● **Excerpted data**
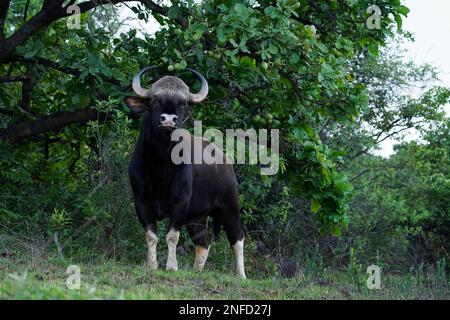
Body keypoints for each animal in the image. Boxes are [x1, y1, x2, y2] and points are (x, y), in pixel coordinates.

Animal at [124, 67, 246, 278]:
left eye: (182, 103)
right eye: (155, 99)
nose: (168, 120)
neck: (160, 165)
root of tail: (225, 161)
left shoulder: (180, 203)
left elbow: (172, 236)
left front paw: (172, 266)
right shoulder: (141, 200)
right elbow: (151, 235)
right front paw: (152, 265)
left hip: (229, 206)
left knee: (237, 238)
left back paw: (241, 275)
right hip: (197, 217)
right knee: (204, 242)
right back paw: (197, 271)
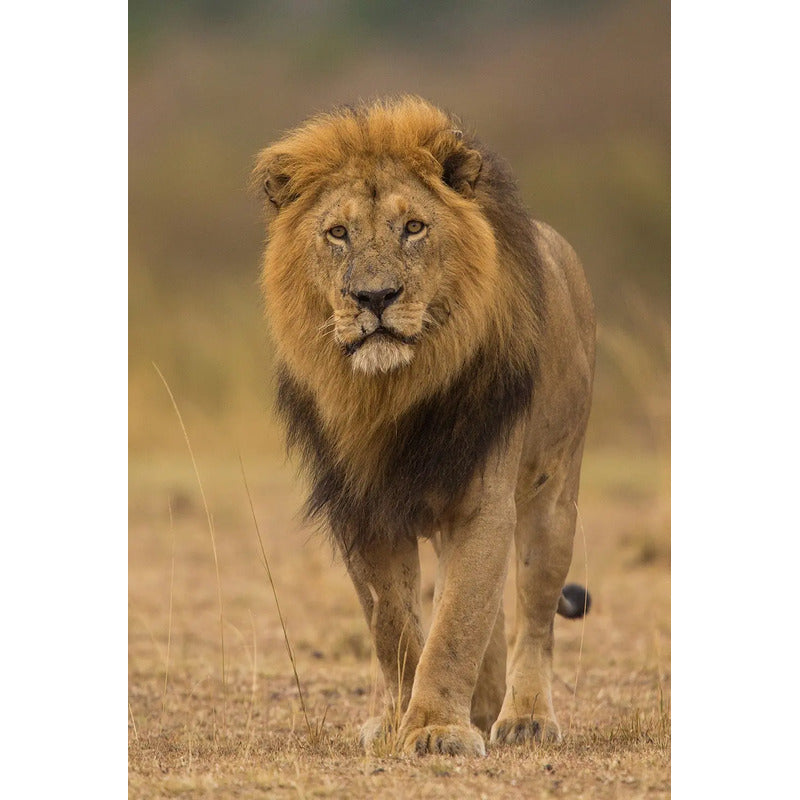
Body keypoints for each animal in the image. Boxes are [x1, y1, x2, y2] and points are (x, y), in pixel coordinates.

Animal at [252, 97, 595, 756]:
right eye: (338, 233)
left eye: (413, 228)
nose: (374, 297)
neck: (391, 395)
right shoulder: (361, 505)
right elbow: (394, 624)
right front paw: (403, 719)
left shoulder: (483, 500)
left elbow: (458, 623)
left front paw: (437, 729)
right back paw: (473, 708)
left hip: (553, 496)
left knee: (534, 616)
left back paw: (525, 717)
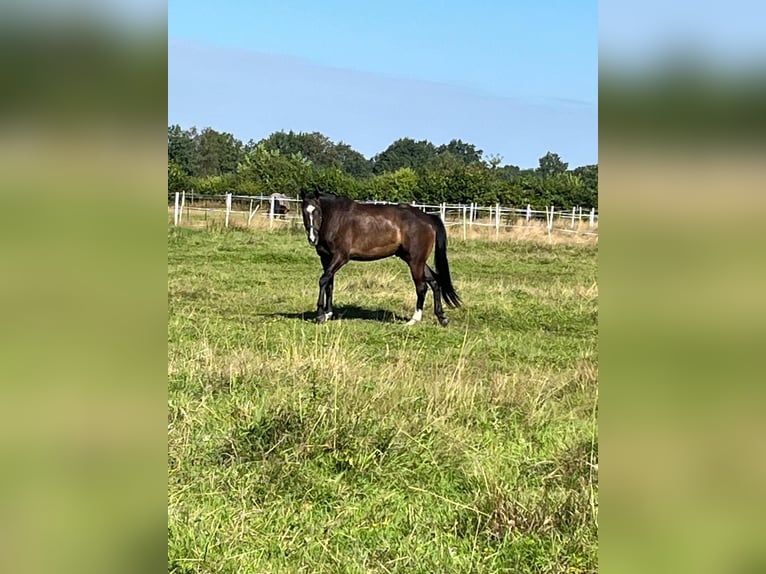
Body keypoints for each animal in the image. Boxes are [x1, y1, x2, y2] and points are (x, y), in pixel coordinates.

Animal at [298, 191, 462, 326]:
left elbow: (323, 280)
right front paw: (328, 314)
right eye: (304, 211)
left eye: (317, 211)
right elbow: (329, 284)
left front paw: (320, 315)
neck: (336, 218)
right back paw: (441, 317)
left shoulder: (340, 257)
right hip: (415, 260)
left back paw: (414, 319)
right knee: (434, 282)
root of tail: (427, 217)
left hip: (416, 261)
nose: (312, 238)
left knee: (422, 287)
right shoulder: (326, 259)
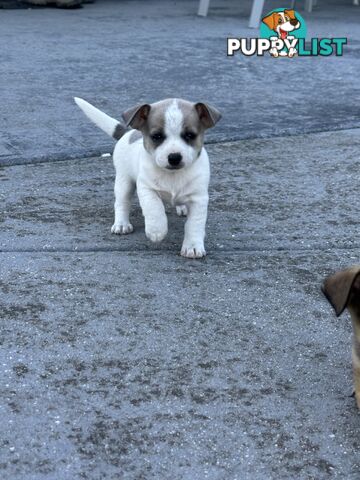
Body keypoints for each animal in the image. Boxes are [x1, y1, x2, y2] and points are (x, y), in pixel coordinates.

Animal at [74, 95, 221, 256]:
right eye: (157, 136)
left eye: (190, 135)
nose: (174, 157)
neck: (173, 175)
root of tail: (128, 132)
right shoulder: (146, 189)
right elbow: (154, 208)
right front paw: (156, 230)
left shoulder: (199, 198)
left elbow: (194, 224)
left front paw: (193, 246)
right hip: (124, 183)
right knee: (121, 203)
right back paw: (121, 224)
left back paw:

● **What is needed**
The job here is to retype the data exactly, with no pictures included.

● **Worked solution**
Body keypoints for each animal in the image. Boxes are [x1, y1, x2, y2] and points are (x, y), in pixel coordinates.

Animal at [124, 67, 246, 278]:
left eye: (182, 103)
right eye: (155, 99)
nose: (168, 120)
neck: (160, 165)
root of tail: (225, 161)
left shoulder: (180, 203)
left elbow: (172, 236)
left front paw: (172, 266)
right shoulder: (141, 200)
right elbow: (151, 235)
right front paw: (152, 265)
left hip: (229, 206)
left knee: (237, 238)
left back paw: (241, 275)
right hip: (197, 217)
right knee: (204, 242)
right back paw: (197, 271)
Body keypoints for each animal in the image. Boxes are [x1, y1, x2, y2] and points are (x, y), in pixel coordinates.

Animal at [252, 97, 595, 756]:
right eye: (338, 233)
left eye: (413, 228)
nose: (374, 297)
neck: (391, 395)
right shoulder: (361, 505)
right elbow: (394, 624)
right front paw: (403, 719)
left shoulder: (483, 500)
left elbow: (458, 623)
left front paw: (437, 729)
right back paw: (473, 708)
left hip: (553, 496)
left knee: (534, 616)
left back paw: (525, 717)
Body keypoints for each animal in the image. Boxes are [x1, y1, x2, y2] and points are (x, y), in pixel coordinates.

Animal at [298, 191, 462, 326]:
left elbow: (323, 280)
right front paw: (328, 314)
right eye: (304, 211)
left eye: (317, 211)
right elbow: (329, 284)
left front paw: (320, 315)
neck: (336, 218)
right back paw: (441, 317)
left shoulder: (340, 257)
right hip: (415, 260)
left back paw: (414, 319)
right knee: (434, 282)
root of tail: (427, 217)
left hip: (416, 261)
nose: (312, 238)
left knee: (422, 287)
right shoulder: (326, 259)
Body keypoints for each animal in the image. Boxes are [x1, y1, x2, y2] and points are (x, y), in pixel coordinates.

Animal at [74, 95, 221, 256]:
right eye: (157, 136)
left eye: (190, 135)
nose: (174, 157)
neck: (173, 175)
root of tail: (128, 132)
right shoulder: (146, 189)
right elbow: (154, 208)
right front paw: (156, 230)
left shoulder: (199, 198)
left elbow: (194, 224)
left front paw: (193, 246)
right hip: (124, 183)
right knee: (121, 203)
right back paw: (121, 224)
left back paw:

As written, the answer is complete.